Texte intégral
République Française
Au nom du Peuple Français
COUR D'APPEL DE DOUAI
CHAMBRE 8 SECTION 1
ARRÊT DU 15/09/2022
N° de MINUTE : 22/773
N° RG 20/03533 - N° Portalis DBVT-V-B7E-TFVV
Jugement (N° 18/01198) rendu le 09 juin 2020 par le tribunal de grande instance de Béthune
APPELANTS
Monsieur [F] [J]
né le [Date naissance 1] 1972 à [Localité 7] - de nationalité française
[Adresse 3]
[Adresse 3]
Monsieur [X] [L]
né le [Date naissance 2] 1969 à [Localité 6] - de nationalité française
[Adresse 3]
[Adresse 3]
Représentés par Me Stéphane Bessonnet, avocat au barreau de Lille
INTIMÉE
Caisse de Crédit Mutuel de Béthune
[Adresse 4]
[Adresse 4]
Représentée par Me Adeline Hermary, avocat au barreau de Béthune
DEBATS à l'audience publique du 01 juin 2022 tenue par Catherine Ménegaire magistrat chargé d'instruire le dossier qui, après rapport oral de l'affaire, a entendu seul(e) les plaidoiries, les conseils des parties ne s'y étant pas opposés et qui en a rendu compte à la cour dans son délibéré (article 786 du code de procédure civile).

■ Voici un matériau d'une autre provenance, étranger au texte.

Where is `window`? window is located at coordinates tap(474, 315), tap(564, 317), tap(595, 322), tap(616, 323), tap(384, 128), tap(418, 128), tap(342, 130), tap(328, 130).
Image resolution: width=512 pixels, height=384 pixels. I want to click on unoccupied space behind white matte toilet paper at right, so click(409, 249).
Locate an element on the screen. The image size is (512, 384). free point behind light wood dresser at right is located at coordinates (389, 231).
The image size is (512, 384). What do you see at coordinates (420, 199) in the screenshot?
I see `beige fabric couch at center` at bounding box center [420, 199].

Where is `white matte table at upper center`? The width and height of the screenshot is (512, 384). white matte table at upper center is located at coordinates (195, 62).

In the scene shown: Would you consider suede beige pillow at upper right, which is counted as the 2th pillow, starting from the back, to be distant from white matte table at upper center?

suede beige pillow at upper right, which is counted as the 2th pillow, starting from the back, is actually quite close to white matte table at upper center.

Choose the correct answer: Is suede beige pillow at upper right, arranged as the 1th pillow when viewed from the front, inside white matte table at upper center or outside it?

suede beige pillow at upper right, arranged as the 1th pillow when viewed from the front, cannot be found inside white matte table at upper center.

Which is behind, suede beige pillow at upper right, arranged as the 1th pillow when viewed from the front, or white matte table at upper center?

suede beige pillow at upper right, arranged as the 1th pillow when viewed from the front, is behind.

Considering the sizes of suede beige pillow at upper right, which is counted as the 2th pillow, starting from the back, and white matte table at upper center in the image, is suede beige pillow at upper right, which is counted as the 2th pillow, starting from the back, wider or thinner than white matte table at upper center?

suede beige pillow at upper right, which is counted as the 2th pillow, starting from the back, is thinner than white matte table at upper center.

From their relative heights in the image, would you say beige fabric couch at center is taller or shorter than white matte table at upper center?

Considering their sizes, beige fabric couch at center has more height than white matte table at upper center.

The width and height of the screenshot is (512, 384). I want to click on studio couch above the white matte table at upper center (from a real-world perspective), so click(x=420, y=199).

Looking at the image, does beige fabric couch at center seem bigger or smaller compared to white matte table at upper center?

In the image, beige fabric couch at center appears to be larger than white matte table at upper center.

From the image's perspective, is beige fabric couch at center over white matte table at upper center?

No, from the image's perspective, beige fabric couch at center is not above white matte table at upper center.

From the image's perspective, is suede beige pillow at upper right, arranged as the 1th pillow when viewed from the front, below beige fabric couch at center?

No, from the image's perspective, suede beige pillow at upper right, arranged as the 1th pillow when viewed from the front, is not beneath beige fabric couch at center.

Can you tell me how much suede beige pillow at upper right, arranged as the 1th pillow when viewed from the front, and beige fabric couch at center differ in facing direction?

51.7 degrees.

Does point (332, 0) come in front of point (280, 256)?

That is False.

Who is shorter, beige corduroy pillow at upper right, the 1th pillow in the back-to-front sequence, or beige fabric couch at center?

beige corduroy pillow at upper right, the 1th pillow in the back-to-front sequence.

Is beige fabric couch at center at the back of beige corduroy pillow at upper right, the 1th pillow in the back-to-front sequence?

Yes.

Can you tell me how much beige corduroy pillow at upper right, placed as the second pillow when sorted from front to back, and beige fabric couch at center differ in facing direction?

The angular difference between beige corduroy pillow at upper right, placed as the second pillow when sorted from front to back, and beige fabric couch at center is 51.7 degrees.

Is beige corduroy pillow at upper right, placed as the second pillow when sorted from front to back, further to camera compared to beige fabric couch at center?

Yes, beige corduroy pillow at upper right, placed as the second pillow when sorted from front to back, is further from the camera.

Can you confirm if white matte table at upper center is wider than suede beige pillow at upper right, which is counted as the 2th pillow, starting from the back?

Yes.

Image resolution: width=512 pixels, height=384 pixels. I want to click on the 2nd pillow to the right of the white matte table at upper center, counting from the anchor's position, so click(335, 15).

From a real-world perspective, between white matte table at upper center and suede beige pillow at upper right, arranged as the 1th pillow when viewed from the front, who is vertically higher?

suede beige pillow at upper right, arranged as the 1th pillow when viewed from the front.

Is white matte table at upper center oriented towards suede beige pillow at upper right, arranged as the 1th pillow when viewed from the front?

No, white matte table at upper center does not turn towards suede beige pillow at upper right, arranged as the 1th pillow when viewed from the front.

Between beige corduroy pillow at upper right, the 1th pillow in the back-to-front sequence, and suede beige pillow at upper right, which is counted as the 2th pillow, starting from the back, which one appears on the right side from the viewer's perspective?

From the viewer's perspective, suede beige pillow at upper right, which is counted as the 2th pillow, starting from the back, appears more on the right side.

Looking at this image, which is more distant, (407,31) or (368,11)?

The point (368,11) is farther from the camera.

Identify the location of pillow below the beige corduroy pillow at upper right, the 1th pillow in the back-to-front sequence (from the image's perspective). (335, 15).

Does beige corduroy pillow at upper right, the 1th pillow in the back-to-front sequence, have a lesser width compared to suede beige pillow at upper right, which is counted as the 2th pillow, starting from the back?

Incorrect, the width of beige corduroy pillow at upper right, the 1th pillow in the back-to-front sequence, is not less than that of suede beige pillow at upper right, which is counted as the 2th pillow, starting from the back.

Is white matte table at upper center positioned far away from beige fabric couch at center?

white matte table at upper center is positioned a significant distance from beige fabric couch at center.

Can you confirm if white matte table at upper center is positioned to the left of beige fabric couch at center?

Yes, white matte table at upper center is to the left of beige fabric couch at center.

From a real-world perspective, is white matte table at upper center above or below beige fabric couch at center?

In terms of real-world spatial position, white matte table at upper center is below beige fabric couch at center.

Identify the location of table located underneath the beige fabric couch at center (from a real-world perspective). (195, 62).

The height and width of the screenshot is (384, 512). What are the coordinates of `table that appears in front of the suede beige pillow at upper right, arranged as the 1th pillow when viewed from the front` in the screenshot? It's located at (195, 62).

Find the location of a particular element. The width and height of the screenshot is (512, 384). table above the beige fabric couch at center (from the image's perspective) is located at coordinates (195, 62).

Les parties ont été avisées à l'issue des débats que l'arrêt serait prononcé par sa mise à disposition au greffe
GREFFIER LORS DES DÉBATS :Gaëlle Przedlacki
COMPOSITION DE LA COUR LORS DU DÉLIBÉRÉ
Yves Benhamou, président de chambre
Catherine Ménegaire, conseiller
Catherine Convain, conseiller
ARRÊT CONTRADICTOIRE prononcé publiquement par mise à disposition au greffe le 15 septembre 2022 (date indiquée à l'issue des débats) et signé par Yves Benhamou, président et Gaëlle Przedlacki, greffier, auquel la minute a été remise par le magistrat signataire.
ORDONNANCE DE CLÔTURE DU 19 mai 2022
Exposé du litige
Suivant acte sous-seing privé accepté le 27 octobre 2012, la Caisse de crédit mutuel de Béthune a consenti à la SARL les Ecuries du Domaine un prêt professionnel numéro 15629 02619 21431000202 d'un montant de 33'000 euros au taux d'intérêt conventionnel de 4,13 % l'an, remboursable en 96 échéances mensuelles de 415,79 euros.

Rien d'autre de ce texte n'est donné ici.